泣きそうになりながら、それでも今の精一杯の笑顔を彼らに向けた。
「《ありがとう。本当にありがとう。例え、離れる事になっても貴方達のことは忘れません。》」
「え?!スノウ、どっかに行っちゃうの?!」
「《ふふっ、私こう見えて考古学者ですよ?何時までも皆さんの旅に同行している訳にはいきませんよ。》」
「ええ?!!!嫌だよ!!スノウも一緒じゃなきゃ旅なんて出来ないよ!!」
「私もスノウがいなくなるのは嫌よ? “このメンバーの中に”私1人女の子を置いていくの…?」
上目遣いで潤ませた瞳を覗かせてこちらを見るリアラに呻き声を上げそうになりグッと堪える。

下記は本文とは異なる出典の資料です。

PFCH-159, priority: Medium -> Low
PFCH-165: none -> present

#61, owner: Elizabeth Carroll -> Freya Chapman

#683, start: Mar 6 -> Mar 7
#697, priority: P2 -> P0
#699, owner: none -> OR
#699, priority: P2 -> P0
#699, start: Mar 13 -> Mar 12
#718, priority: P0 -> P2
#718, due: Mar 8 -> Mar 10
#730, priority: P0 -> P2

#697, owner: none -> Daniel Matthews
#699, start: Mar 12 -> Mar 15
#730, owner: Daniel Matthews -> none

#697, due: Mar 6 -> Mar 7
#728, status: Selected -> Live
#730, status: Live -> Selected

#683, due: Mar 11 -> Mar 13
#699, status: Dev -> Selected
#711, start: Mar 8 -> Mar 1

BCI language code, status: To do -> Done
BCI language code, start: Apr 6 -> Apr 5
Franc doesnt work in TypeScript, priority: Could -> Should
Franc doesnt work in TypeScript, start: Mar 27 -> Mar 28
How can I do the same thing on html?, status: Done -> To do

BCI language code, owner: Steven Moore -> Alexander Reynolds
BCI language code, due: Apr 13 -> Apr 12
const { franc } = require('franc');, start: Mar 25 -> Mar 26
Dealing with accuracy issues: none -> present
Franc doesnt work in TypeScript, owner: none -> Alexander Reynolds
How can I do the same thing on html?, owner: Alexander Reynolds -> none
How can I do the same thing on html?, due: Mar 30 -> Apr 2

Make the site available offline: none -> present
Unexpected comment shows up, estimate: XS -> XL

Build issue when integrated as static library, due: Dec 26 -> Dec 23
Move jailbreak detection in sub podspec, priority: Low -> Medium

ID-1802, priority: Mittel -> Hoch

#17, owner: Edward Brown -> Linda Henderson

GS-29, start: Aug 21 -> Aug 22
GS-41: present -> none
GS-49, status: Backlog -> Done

可愛すぎるその仕種に心の中ではめっちゃ叫んでるけどそれも堪える…のだが、今リアラの言葉の中で棘のある言葉がなかったか?
いや、気の所為ならいいが…。
「お前が何処かに行くなら僕も着いていくぞ。最初からそう言っていただろう。」
「《ふふっ、ジューダスも皆も本当に、お礼を何度言っても足りないくらいです。》」
「……スノウ、そろそろ私……」
「《えぇ、分かりました。セルシウスもありがとう。お陰で助かりました。》」
「ううん、私は何もしてないから……」
「《そんな事はありません。さっきから沢山の“素敵”を貰いました。》」
「……ふふっ、ならいい…」
瞬く間に消え、名残で氷の結晶が僅かに残りキラキラと輝いた。
すると何処からか足音がして、皆が警戒を強める。
「おーーい!皆ー!!どこだーー?!」
「「「あ、」」」
「《ふふっ、ロニの事忘れてましたね?皆》」
「ちょ、スノウだって忘れてたじゃん!?」
「《私は覚えていましたよ?一人足りないなぁ、と。》」
「ズルいや!スノウ!」
ロニが姿を表して皆の警戒も緩む。
そして皆の顔には笑顔が浮かぶのだった。
「ん?なんで皆そんなに笑ってるんだ?何かいい事でもあったのか?」
「ロニ、遅いよー!もう全部終わったよ!」
「はっ?!何があったんだ?!」
カイルに怒られるロニは倒れる直前の記憶が無いのか、オドオドしている様子はなかった。
二人がそうやって会話を繰り広げている間、リアラとジューダスがこちらに駆け寄ってきてくれる。
「…私は、スノウが離れるなんて考えられない。私を救うという意味でも、私はスノウに一緒にいて欲しい。」
「それにお前、その“喉”と“髪”を治さないといけないだろうしな?僕達との旅で治すって話だっただろう?」
ニヤリと笑う彼に困った様に笑ったが、リアラも私を見て笑っており、ジューダスも私を優しい笑顔で見ていた。
そして向こうではこれ見よがしに雪合戦が始まっているのを見て思わず声に出して笑いかけた。
だって、あの手の動き!人の動きじゃないんだもの!
「っ」
口元を押さえ笑いを堪えている私にリアラが抱きつき、それを反射的に抱き締め返した。
ジューダスもそれを見て嬉しそうに笑ったのだった。